> [Source document]:
━━━━━━━━━━━━━━━━

Victor Orta’s sojourn on Teeside ultimately ended in relegation and his subsequent departure; yet he will admit now that there were arguably too many signings in a short period. It is something that other comparably ambitious clubs have also fallen foul of – Fulham, most notable among them. He claims now that there were loans from the previous season that needed replacing and, signing by signing, that time does reflect more fondly upon his work at Boro than it initially appeared to do in the immediate aftermath of relegation.
“I think we made a lot of good things in Middlesbrough, and you talk about two players now, like Marten De Roon: near to being in the quarter final of the Champions League, it’s all happening. Adama Traoré can be the most exciting prospect now in Spain. And not only this, even a lot of players that can have a real impact on the team, I feel really proud of my work in Middlesbrough because I was honest and I was trying to improve the club.”
Leeds United needed a new head coach following Paul Heckingbottom’s departure from the club in June 2018, and Orta once again endeavoured to tempt Marcelo Bielsa, a man that had previously eluded him on numerous occasions, to the point of obsession. Victor Orta got his man as the lure of Leeds United and the history attached to the club was too big to ignore. The tipping point may well have been Marcelo Bielsa’s long-held ambition to work in England.
By any measure, the Argentine’s impact on the club is remarkable. His dramatic arrival on West Yorkshire was preceded only by his Quixotic reputation for eccentricity, obsession, and unquestionable genius, backed with a stubborn philosophy that requires unwavering backing – or else. Bielsa’s coaching qualities were never questioned, and glowing references from names such as Mauricio Pochettino and Pep Guardiola speak for themselves as tributes to his influence on their careers. And Orta’s long pursuit of Bielsa was testament to the high regard in which Bielsa is held throughout the highest levels of the game.
Bielsa is infectious. His apparent obsession to raise – and then maintain – standards has dragged the whole club towards higher levels of outputs and expectations, establishing standards that see Leeds seemingly destined to return to the Premier League. As Director of Football, Orta will rightly be judged on firstly attaining promotion and secondly, the success of the player signings made during his charge at Elland Road, but his impact on the appointment of Bielsa should not be forgotten.
Orta once again smiles, when considering Marcelo Bielsa, his most significant signing to date: “His knowledge is amazing, and to be honest, he makes you better because he is always trying to find perfection, and when you have these people around you, it improves your level but not only professionally, even personally, and then it’s a real challenge. Outside of the results, Marcelo Bielsa is giving a legacy to this club in terms of increasing the standards of all the people around. And I feel really proud of this because he is leaving a legacy for us.”

━━━━━━━━━━━━━━━━

> [Work request]:
According to the passage on Victor Orta, when did Paul Heckingbottom leave Leeds United?

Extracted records

━━━━━━━━━━━━━━━━

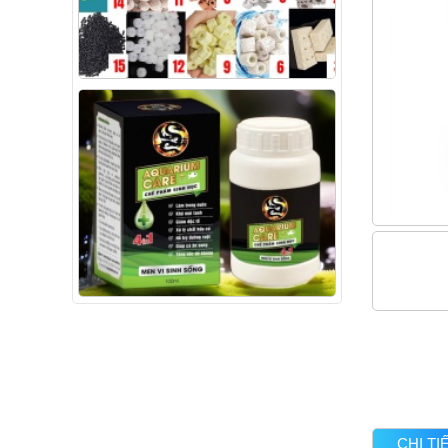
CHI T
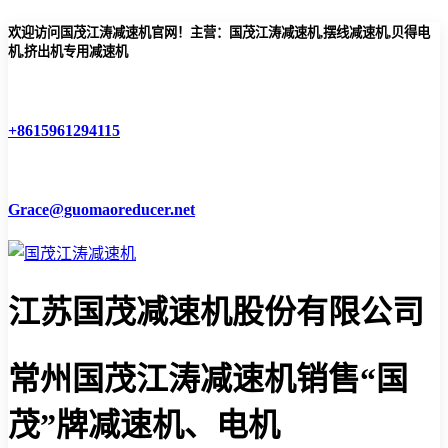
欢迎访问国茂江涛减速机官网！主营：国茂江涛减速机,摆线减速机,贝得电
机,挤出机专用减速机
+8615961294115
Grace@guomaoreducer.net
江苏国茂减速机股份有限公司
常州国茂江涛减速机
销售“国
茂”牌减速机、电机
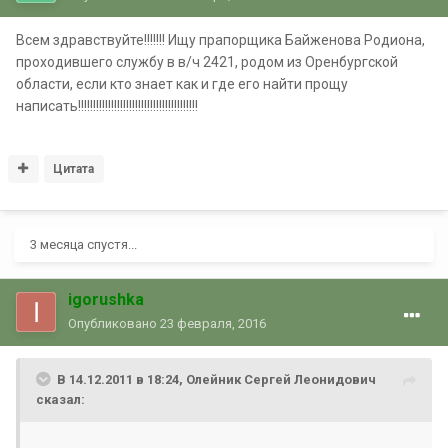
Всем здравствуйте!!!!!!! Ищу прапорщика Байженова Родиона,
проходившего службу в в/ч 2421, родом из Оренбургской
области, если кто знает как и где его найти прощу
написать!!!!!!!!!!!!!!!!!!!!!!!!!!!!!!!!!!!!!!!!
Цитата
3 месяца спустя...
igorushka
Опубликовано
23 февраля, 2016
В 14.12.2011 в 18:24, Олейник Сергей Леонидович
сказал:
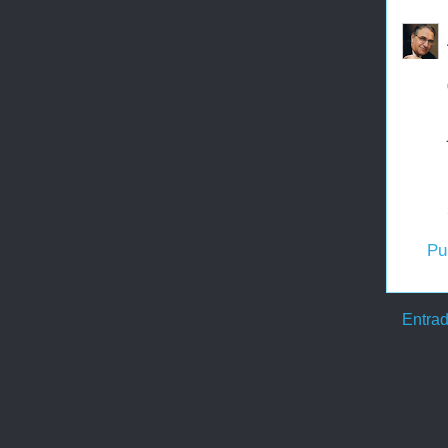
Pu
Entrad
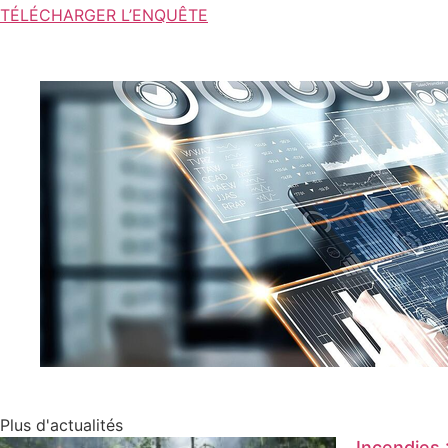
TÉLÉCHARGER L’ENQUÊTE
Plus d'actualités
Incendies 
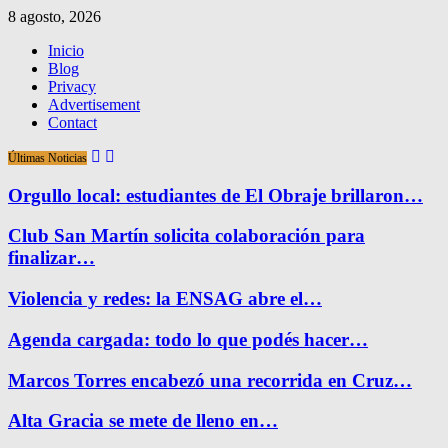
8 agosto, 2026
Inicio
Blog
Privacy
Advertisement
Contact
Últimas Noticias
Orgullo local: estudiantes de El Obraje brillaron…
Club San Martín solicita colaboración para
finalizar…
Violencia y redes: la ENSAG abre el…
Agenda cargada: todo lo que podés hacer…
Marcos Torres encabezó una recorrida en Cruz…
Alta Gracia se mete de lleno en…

━━━━━━━━━━━━━━━━

> [Your solution]:
June 2018